Here is my take on the subject...
HCG when injected introduces LH to your system. LH in turn triggers the body to produce test. If you inject HCG (LH) than it stands to reason your body will see this and continue to supress natural production of LH. For how long, I can find little information online. It stands to reason that introducing anything into your system that will cause your body to continue to supress its natural production, through one path or another, should be avoided post cycle. For this reason I always suggest only using HCG during cycle. Very near the end of the cycle can be a great help in getting a "kick start" for the testes in terms of size / volume. Hopefully this helps??
Take a look at the short descriptions I have pasted below for HCG and the male hormonal axis. They may help give insight into how both work and would affect one another.

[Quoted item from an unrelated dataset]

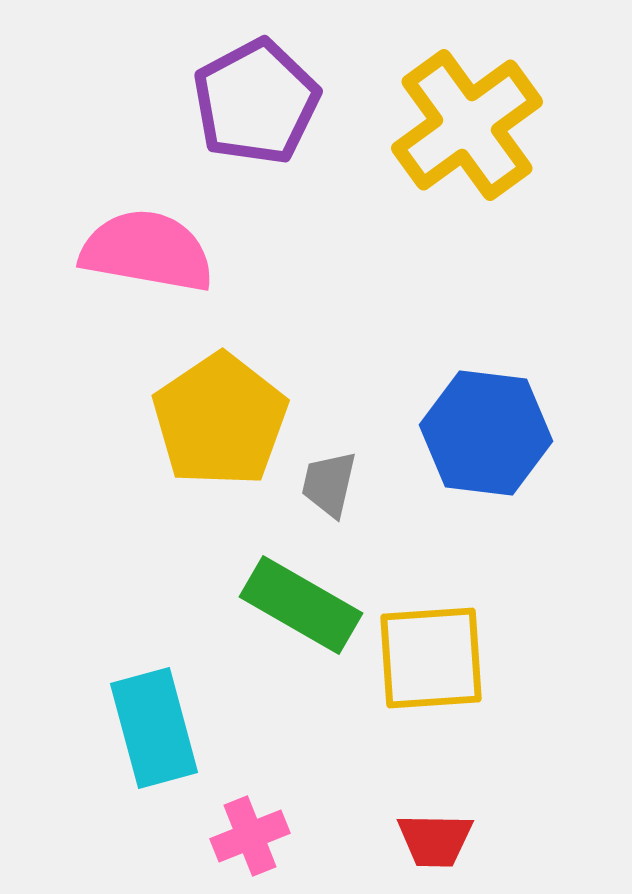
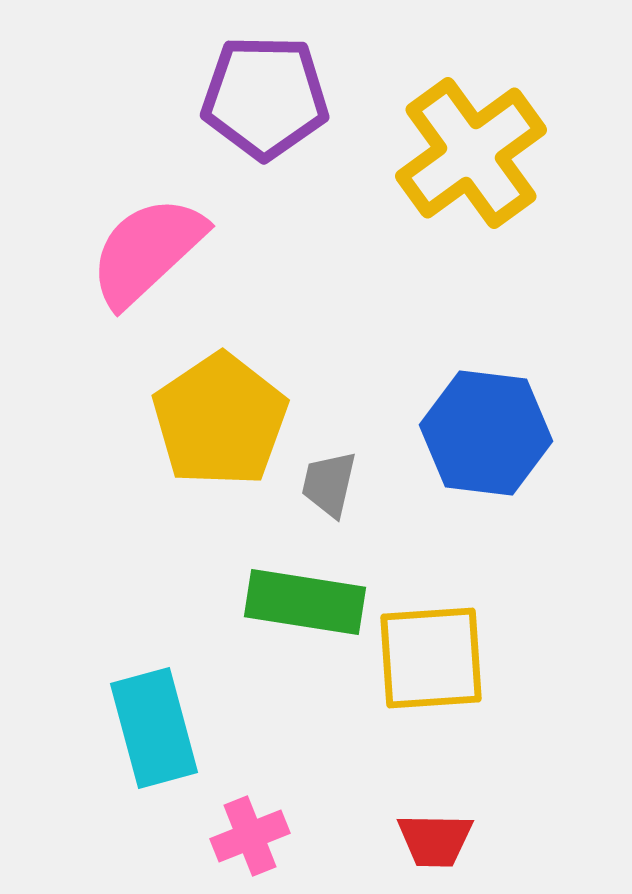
purple pentagon: moved 9 px right, 5 px up; rotated 29 degrees clockwise
yellow cross: moved 4 px right, 28 px down
pink semicircle: rotated 53 degrees counterclockwise
green rectangle: moved 4 px right, 3 px up; rotated 21 degrees counterclockwise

Here is a short description of HCG:
Human chorionic Gonadotropin (HCG) is a dimer glycoprotein which consists of a 237-amino-acid (aa) sequence. HCG is composed of two nonidentical subunits. The alpha subunit consists of a 92-aa sequence identical and shared in common with the pituitary glycoprotein hormone FSH, LH, TSH. The beta subunit, the front 115-aa piece is the same as beta-LH subunit, the last 30-aa tailpiece is not present in beta-LH, differs just enough to conform specific biologic activity on the intact hormones. HCG is secreted by placenta. There are two types of cells in the placenta. The cytotrophblastic cells secrete dimer hCG and the syncytial trophoblast cells secrete free alpha-hCG. There is no free beta-hCG in the placenta, but it is in blood.
The above was taken from:
http://www.science.mcmaster.ca/Biology/4S03/HCG.html
Here is the short / simple description of the male hormonal axis:
Every day, a man's testes are busy producing millions of sperm. As in the female cycle, the hypothalamus starts the process by secreting gonadotropin-releasing hormone (GnRH) into the bloodstream. GnRH is released approximately every 90 minutes, triggering the pituitary gland to release both luteinizing hormone (LH) and follicle stimulating hormone (FSH) into the bloodstream, which carries the hormones to the testes. Within the testes, LH goes directly to the Leydig cells, which triggers the production of testosterone; FSH goes directly to the Sertoli cells, which triggers the production of sperm. When testosterone levels drop, this tells the hypothalamus to release more GnRH, which tells the pituitary gland to secrete more LH and FSH, which tells the body to make more testosterone and sperm. As we discuss later in this article, this hormonal interrelationship, clinically called the hormonal axis, must be in tip-top shape in order for men to produce enough high-quality sperm to fertilize an egg. Trouble with either the Leydig or Sertoli cells may cause unusually high levels of either LH or FSH or unusually low levels of testosterone. Trouble in the hypothalamus or pituitary glands will cause a breakdown of the entire hormonal axis. In all cases, sperm counts will be low or even nonexistent.